Le premier groupe est constitué de patientes opérées d’un cancer du sein, sans envahissement ganglionnaire et avec un recul
supérieur ou égal à cinq ans. Il n’y a pas de signe de rechute au
moment de l’inclusion.
Le second groupe concerne des patientes à haut risque de complications osseuses du fait d’une ostéoporose souvent mal corrigée par des traitements non hormonaux. Ces patientes sont
adressées par des confrères rhumatologues. Dans ce cas, les
critères carcinologiques sont moins stricts ; seule l’absence de
signe d’évolution est requise.
LA DÉMARCHE D’INCLUSION
L’information qui est donnée aux patientes rappelle d’abord
l’absence de données scientifiques sur le risque d’évolution du
cancer du sein. On aborde ensuite l’hormonosensibilité de ces
cancers (risque théorique), puis le bénéfice établi du THS.

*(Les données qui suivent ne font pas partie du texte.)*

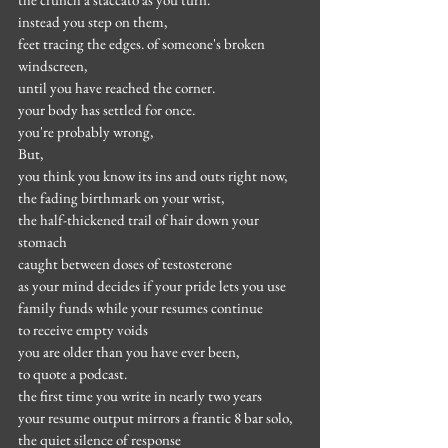
instead you step on them,
feet tracing the edges. of someone's broken 
windscreen,
until you have reached the corner.
your body has settled for once.
you're probably wrong,
But,
you think you know its ins and outs right now,
the fading birthmark on your wrist,
the half-thickened trail of hair down your 
stomach
caught between doses of testosterone
as your mind decides if your pride lets you use 
family funds while your resumes continue
to receive empty voids
you are older than you have ever been,
to quote a podcast.
the first time you write in nearly two years
your resume output mirrors a frantic 8 bar solo,
the quiet silence of response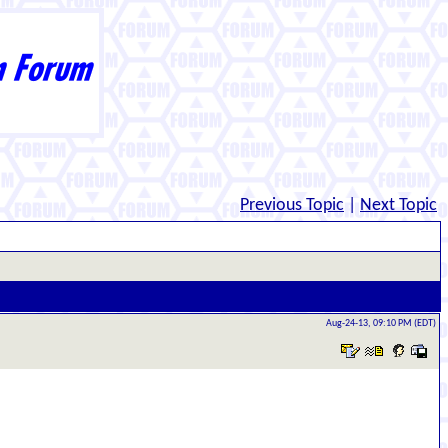
Previous Topic
|
Next Topic
Aug-24-13, 09:10 PM (EDT)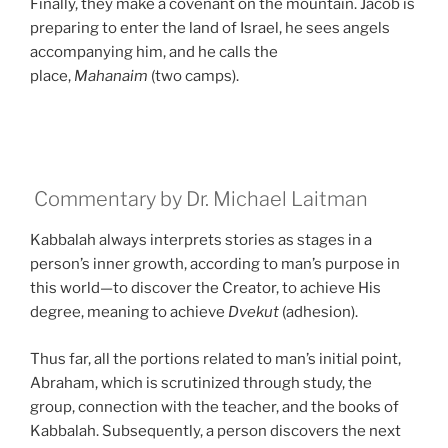
Finally, they make a covenant on the mountain. Jacob is
preparing to enter the land of Israel, he sees angels
accompanying him, and he calls the
place,
Mahanaim
(two camps).
Commentary by Dr. Michael Laitman
Kabbalah always interprets stories as stages in a
person’s inner growth, according to man’s purpose in
this world—to discover the Creator, to achieve His
degree, meaning to achieve
Dvekut
(adhesion).
Thus far, all the portions related to man’s initial point,
Abraham, which is scrutinized through study, the
group, connection with the teacher, and the books of
Kabbalah. Subsequently, a person discovers the next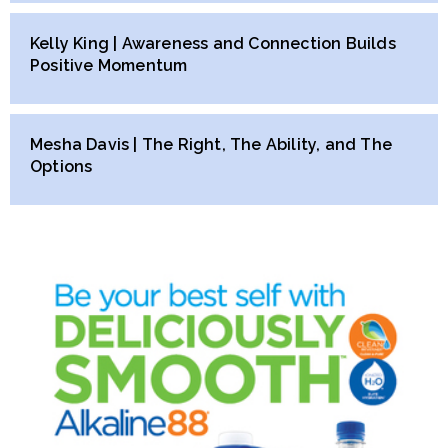
Kelly King | Awareness and Connection Builds
Positive Momentum
Mesha Davis | The Right, The Ability, and The
Options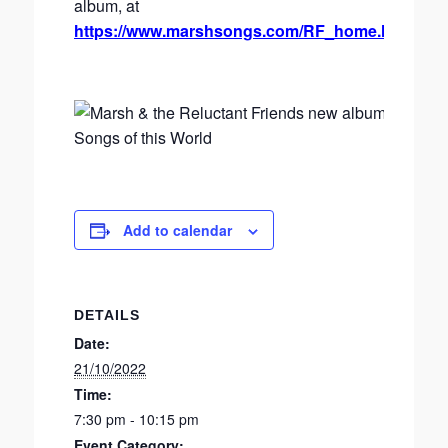
album, at
https://www.marshsongs.com/RF_home.html
Add to calendar
DETAILS
Date:
21/10/2022
Time:
7:30 pm - 10:15 pm
Event Category:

Elles ne prennent pas de décision lors de cette première
consultation. Elles sont invitées à réfléchir et à revenir plus
tard en consultation pour préciser leur choix. Un traitement
sera alors proposé, qu’il s’agisse du THS ou de traitements
alternatifs.
CONCLUSION
Cette démarche semble répondre aux besoins actuels de nos
patientes. Face à l’incertitude, le médecin doit souvent agir. Il
choisit le plus souvent en fonction de ses convictions, qu’il
impose alors à ses patientes. À l’opposé, laisser aux patientes
l’entière responsabilité du choix n’est probablement ni une
attitude réaliste ni celle qu’elles attendent. La décision partagée est probablement une voie intéressante partout où existent
des avantages et des inconvénients à une pratique médicale.